I read this one for my dissertation, so I paid much closer attention to it than I would have otherwise. To my surprise, I still really enjoyed it. Helen Castor writes clearly and succinctly, so that while we’re learning facts, we don’t feel bogged down by too much academic language. She also summarizes quite a bit of information about the period, so I think this would be useful for even those who aren’t too familiar with fifteenth-century England. Even though I’m well acquainted with the Black Death and the manueverings of the Wars of the Roses, it is integrated enough into the Pastons’ story so as not to become boring.
I have personally read quite a number of the Paston letters; they’re invaluable because the Pastons were intimately involved at court and reflect the surprising amount of social mobility available shortly after so many died in the Black Death, so they have both an insider’s perspective and a consciousness of where they had come from. Castor reflects this well and does a very admirable job condensing the contents of the letters and quoting them where necessary to provide a steady, smooth narrative.
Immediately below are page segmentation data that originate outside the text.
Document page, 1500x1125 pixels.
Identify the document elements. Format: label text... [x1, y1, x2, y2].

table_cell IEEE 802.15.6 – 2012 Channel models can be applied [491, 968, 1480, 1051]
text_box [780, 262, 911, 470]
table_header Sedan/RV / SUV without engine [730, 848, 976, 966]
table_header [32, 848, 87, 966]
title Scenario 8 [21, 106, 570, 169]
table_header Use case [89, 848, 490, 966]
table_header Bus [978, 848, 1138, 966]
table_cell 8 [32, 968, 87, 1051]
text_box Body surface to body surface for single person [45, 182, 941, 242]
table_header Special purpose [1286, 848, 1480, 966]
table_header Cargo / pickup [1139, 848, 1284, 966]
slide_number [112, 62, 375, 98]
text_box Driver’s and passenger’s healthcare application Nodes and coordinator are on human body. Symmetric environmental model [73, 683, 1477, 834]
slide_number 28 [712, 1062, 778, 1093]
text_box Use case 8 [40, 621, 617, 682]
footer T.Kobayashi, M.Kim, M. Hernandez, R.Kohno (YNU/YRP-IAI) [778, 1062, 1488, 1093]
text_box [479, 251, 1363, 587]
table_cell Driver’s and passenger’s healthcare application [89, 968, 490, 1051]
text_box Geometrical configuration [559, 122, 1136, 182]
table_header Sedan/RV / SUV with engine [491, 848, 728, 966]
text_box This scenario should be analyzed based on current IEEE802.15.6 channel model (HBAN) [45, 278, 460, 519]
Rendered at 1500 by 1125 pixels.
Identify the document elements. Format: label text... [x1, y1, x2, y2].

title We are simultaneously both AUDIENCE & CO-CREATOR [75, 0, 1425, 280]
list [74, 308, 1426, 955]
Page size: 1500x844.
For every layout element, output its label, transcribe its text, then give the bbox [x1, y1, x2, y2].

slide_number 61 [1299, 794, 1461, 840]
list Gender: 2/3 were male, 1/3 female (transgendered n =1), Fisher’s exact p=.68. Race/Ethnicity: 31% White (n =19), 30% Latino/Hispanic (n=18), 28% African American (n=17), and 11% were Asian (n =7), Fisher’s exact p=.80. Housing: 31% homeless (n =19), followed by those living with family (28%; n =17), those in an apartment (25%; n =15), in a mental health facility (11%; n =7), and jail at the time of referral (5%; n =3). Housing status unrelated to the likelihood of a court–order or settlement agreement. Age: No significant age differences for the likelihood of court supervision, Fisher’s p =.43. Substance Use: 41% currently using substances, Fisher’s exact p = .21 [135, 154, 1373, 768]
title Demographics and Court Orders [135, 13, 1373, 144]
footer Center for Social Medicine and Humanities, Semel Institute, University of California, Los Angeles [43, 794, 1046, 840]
It does falter occasionally because the Pastons were embroiled in a seventeen year struggle to reap some benefit out of Sir John Fastolf’s will after John I became closely involved with him. This can get boring, but the way the families’ characters show through the struggle kept me reading and it was certainly worth it in the end.
This would be a wonderful book to start with for anyone who is interested in familiarizing themselves with fifteenth century England. For those who have enjoyed the recent spate of historical fiction centered around the Wars of the Roses, Blood and Roses would be an excellent choice to broaden your knowledge of the period while avoiding writing that feels too academic or stilted. I highly recommend it.